Document extract ▸
┌──
C. Santa Claus Rally & Flows Narrative
- Seasonal Dynamics: The so-called “Santa Rally” isn’t magic—flows into/through large expiries, especially with bullish call-heavy positioning, tend to support markets in December.
- Market Structure: Current positioning is call-weighted but not at extreme levels; likely a mild tailwind, not a blowout.
“This flow should help keep the market propelled into this options expiration next week. And then volatility sort of subsides. And then... maybe that allows January to be a little bit more volatile.”
— Brent Kochuba (17:01)
D. Dealer Positioning, Gamma, and Key Levels
- Delta & Gamma Explained: Dealer hedging flows depend on delta (stock exposure equivalent) and gamma (rate of change of delta), which peak around large strikes approaching expiration.
- “7,000 Magnet” and “6,800 Trap Door”:
- 7,000 Level: Represents a “magnet” for the S&P due to open interest, especially related to the large JP Morgan collar trade.
- 6,800 Level: Below here, negative gamma risks, higher volatility, and greater probability of a larger selloff.
“As long as we’re over that 6,800 level, I like leaning long. If we lose 6,800, then show’s over—I think we trade down to 6,600.”
└──
Set problem a ▸ Could you return, character for character, the rows from the very first one through the line that contains "genus: Eschscholzia", with both of those lines included?

Information given ▸
┌──
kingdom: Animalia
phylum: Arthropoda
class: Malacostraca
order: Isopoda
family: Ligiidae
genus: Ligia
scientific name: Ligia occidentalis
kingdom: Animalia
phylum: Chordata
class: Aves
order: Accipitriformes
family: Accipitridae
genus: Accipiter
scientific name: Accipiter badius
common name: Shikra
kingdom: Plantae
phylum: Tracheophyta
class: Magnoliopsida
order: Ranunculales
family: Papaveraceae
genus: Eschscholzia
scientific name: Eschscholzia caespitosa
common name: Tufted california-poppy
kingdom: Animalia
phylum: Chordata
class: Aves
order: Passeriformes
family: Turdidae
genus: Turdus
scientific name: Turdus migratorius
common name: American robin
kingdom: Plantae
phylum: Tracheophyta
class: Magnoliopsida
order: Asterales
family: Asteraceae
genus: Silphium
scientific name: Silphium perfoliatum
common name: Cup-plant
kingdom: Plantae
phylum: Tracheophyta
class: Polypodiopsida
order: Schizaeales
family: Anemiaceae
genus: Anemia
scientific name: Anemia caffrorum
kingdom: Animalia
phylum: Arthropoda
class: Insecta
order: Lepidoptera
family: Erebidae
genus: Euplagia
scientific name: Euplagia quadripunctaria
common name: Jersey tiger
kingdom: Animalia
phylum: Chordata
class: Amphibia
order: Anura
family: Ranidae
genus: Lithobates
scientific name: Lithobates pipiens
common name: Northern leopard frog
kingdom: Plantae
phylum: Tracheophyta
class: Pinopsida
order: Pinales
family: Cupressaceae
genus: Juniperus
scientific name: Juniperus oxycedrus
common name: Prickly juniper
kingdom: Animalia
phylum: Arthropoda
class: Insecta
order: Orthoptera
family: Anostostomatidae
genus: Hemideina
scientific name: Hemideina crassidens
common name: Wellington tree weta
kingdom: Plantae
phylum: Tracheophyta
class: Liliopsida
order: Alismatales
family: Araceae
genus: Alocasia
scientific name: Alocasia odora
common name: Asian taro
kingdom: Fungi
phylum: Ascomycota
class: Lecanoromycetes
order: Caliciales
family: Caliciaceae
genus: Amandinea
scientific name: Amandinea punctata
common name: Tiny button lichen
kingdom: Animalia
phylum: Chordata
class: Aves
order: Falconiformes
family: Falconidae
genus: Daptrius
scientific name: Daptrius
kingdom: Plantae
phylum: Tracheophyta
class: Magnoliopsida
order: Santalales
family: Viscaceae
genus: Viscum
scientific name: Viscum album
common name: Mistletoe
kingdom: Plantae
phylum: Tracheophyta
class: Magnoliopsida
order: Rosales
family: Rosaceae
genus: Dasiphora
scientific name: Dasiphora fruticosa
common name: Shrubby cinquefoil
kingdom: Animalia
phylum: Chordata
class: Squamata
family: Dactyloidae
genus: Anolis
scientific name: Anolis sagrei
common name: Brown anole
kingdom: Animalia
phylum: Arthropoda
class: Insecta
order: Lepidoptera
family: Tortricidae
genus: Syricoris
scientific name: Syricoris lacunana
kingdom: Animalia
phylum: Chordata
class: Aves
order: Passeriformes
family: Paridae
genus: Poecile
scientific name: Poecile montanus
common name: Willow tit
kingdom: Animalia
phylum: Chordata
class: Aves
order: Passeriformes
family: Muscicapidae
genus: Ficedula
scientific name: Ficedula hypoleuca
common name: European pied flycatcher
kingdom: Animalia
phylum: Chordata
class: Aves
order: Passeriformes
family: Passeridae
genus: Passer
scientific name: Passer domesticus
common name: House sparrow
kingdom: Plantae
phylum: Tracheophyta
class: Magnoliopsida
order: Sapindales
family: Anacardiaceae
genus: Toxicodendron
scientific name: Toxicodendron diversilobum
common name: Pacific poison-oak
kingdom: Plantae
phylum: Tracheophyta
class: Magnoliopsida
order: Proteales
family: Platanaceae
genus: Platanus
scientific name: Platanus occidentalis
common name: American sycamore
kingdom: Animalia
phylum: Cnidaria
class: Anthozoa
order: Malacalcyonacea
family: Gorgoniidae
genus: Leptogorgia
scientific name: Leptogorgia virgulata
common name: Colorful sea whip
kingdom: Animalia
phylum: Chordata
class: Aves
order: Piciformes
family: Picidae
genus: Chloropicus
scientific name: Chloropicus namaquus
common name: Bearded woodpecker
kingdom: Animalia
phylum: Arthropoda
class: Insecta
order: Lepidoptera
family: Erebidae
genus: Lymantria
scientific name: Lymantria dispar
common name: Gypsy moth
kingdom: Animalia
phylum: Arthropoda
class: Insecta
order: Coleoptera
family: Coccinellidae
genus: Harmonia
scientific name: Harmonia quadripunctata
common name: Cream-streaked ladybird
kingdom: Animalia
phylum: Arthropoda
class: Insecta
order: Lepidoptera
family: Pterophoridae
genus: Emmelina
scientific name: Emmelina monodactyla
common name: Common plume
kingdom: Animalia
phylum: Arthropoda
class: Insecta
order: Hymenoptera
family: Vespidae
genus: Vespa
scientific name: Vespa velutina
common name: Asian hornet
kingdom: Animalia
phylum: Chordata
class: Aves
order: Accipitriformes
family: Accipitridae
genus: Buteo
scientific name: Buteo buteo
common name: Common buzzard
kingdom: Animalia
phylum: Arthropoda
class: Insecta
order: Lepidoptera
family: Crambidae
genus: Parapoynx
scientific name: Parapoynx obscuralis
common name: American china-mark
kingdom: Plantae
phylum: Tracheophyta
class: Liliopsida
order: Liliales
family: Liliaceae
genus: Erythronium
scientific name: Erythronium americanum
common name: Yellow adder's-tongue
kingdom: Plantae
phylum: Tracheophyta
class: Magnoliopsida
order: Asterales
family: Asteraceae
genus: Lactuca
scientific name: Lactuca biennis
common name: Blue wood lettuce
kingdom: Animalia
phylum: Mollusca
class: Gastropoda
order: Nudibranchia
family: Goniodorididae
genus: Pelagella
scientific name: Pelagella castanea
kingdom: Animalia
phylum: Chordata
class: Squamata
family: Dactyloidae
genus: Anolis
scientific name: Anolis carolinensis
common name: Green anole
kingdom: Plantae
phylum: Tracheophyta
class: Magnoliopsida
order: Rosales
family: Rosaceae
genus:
└──
Set problem b ▸ Can you retype the entire commentary on the Santa Claus rally and dealer positioning, word for word?

Written response a ▸
kingdom: Animalia
phylum: Arthropoda
class: Malacostraca
order: Isopoda
family: Ligiidae
genus: Ligia
scientific name: Ligia occidentalis
kingdom: Animalia
phylum: Chordata
class: Aves
order: Accipitriformes
family: Accipitridae
genus: Accipiter
scientific name: Accipiter badius
common name: Shikra
kingdom: Plantae
phylum: Tracheophyta
class: Magnoliopsida
order: Ranunculales
family: Papaveraceae
genus: Eschscholzia

Written response b ▸
C. Santa Claus Rally & Flows Narrative
- Seasonal Dynamics: The so-called “Santa Rally” isn’t magic—flows into/through large expiries, especially with bullish call-heavy positioning, tend to support markets in December.
- Market Structure: Current positioning is call-weighted but not at extreme levels; likely a mild tailwind, not a blowout.
“This flow should help keep the market propelled into this options expiration next week. And then volatility sort of subsides. And then... maybe that allows January to be a little bit more volatile.”
— Brent Kochuba (17:01)
D. Dealer Positioning, Gamma, and Key Levels
- Delta & Gamma Explained: Dealer hedging flows depend on delta (stock exposure equivalent) and gamma (rate of change of delta), which peak around large strikes approaching expiration.
- “7,000 Magnet” and “6,800 Trap Door”:
- 7,000 Level: Represents a “magnet” for the S&P due to open interest, especially related to the large JP Morgan collar trade.
- 6,800 Level: Below here, negative gamma risks, higher volatility, and greater probability of a larger selloff.
“As long as we’re over that 6,800 level, I like leaning long. If we lose 6,800, then show’s over—I think we trade down to 6,600.”